I have an imbalanced data set containing 12% of the positive class 88% negative. First, I ran a logistic regression with all my coefficients and got an average accuracy of 0.91 (I know that's not quite good given my class distribution), average sensitivity of 0.34 and average specificity of 0.97. Then I ran an additional logistic regression only using a subset of the coefficients. On average, I got higher accuracy, that is 0.98, lower sensitivity 0.32 and higher specificity, i.e. 0.98 . Is this quite normal or an error in my code? Or is it because of the class distribution, that the classifier using more coefficients is even better in predicting the majority class but worse in predicting the minority class?

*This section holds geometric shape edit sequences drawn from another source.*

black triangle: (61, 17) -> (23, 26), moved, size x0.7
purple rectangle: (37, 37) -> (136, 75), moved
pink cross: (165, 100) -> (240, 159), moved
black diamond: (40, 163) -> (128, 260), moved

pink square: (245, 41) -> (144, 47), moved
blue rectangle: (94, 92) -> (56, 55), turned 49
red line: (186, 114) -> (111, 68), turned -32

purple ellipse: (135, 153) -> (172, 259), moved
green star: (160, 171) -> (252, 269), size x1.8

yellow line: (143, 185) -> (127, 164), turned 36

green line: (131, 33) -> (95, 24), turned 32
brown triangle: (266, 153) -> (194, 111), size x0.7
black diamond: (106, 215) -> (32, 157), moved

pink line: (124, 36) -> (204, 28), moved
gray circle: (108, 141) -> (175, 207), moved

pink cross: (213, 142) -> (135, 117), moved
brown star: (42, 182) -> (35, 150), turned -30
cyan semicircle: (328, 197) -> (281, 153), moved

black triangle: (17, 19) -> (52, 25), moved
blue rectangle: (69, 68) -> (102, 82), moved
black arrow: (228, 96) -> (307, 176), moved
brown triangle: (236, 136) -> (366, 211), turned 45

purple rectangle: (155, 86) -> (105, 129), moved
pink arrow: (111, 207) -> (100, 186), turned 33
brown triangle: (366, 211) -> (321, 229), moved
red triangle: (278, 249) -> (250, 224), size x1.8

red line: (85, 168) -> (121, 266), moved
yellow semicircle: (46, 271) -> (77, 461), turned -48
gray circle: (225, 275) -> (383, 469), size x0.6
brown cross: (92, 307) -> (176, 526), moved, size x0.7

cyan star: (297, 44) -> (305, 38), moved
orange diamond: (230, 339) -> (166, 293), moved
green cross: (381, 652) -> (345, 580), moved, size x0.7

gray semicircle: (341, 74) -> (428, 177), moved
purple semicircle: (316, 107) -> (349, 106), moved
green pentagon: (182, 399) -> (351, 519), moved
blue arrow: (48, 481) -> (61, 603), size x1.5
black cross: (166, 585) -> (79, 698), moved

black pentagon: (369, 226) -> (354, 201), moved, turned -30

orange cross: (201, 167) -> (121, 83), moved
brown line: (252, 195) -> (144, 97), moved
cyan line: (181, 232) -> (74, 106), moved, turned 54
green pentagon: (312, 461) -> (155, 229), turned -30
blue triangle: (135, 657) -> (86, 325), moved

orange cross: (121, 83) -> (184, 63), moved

This is a classic example of the harm caused by the use of a discontinuous improper scoring rule. A simpler example is shown in the Information Loss chapter in Biostatistics for Biomedical Research, available from http://biostat.mc.vanderbilt.edu/ClinStat. Not only can classification "accuracy" do this it can sometimes tell you that using predictors is worse than just using the overall average risk to predict every subject's outcome. Sensitivity and specificity are also improper accuracy scores and are discussed at length in the Diagnosis chapter of the same notes.
Logistic regression was never intended to be used for the crude and arbitrary task of classification. It is a direct probability model.